Song by José Padilla
- Released: 1926
- Genre: Pasodoble
- Length: 2:03
- Songwriter: José Padilla

= Valencia (song) =

"Valencia" is a pasodoble song composed by José Padilla for the 1924 zarzuela La bien amada and included in the 1926 silent film Valencia, with lyrics translated by Lucien Boyer, Jacques Charles, and Clifford Grey. Recorded by Paul Whiteman & his Orchestra, it became one of the biggest hits of 1926.

== In popular culture ==
Other popular recordings in 1926 were by Ben Selvin & His Orchestra (vocals by Irving Kaufman), The Revelers, Ross Gorman, and Jesse Crawford. That year, Carlos Gardel recorded "Valencia" with different lyrics, as José Padilla frequently worked in Buenos Aires.

Tony Martin recorded the song in 1950, and his cover reached number 18 on the U.S. chart. It also appears in the El último cuplé (1957) soundtrack, sung by Sara Montiel, and in 1994 Montiel would perform this song live during the Valencia Fallas celebrations. The song appears on the Spanish the Shadows' EP Los Shadows, released in 1963. In 2008 it was included in Plácido Domingo's Because you're mine.

This march is considered the informal hymn of Valencia. It is especially loved in Valencia, as in March every year during the Fallas in Valencia the Valencia pasodoble is heard during the L'Ofrena de flors (the offering of flowers) to Our Lady of the Forsaken.

==Influences on literature==
In the novel The Invention of Morel, the Argentinian writer Adolfo Bioy Casares often quotes this song, together with "Tea for Two". The main character is alone, in a wild island, when he starts to hear this unexpected music.
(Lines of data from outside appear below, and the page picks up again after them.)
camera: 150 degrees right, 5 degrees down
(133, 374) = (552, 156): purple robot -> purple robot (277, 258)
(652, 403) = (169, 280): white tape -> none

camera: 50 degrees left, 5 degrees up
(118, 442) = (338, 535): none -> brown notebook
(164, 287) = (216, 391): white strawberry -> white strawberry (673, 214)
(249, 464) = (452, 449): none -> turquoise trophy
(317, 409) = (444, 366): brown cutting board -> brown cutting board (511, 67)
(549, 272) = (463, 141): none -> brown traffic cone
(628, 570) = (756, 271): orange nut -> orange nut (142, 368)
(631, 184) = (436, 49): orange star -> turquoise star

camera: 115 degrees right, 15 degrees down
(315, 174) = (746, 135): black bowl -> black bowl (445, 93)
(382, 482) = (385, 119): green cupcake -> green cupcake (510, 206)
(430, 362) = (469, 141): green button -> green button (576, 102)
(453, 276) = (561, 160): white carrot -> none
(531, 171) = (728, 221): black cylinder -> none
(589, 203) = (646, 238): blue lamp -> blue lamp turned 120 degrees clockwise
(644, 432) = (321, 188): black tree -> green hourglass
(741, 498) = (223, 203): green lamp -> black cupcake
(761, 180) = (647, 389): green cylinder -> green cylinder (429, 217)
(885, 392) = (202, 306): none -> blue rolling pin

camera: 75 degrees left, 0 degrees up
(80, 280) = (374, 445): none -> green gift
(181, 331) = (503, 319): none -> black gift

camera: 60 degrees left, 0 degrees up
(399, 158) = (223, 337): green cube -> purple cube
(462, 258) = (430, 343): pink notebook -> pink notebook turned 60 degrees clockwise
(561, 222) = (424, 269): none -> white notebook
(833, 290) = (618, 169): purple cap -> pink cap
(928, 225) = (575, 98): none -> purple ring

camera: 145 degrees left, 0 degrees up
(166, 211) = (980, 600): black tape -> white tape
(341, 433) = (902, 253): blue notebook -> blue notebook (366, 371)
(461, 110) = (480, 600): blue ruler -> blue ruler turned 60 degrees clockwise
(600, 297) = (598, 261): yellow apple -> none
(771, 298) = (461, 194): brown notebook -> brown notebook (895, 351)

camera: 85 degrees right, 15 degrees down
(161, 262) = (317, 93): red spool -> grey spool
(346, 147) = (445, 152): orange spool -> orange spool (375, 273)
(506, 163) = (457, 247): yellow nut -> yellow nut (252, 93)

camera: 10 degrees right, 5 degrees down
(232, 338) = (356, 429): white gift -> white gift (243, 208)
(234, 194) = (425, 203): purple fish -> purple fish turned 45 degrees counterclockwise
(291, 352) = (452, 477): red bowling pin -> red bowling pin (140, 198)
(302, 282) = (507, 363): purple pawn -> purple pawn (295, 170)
In the plot the song stands for the lightheartedness of the high society, that somehow violates the wild space of a lonely island, where the main character is literally "struggling for survival".

The saxophonist Pablo in Hermann Hesse's novel Steppenwolf mentions this song as an example of melodies quietly reproduced every night by dreamy people.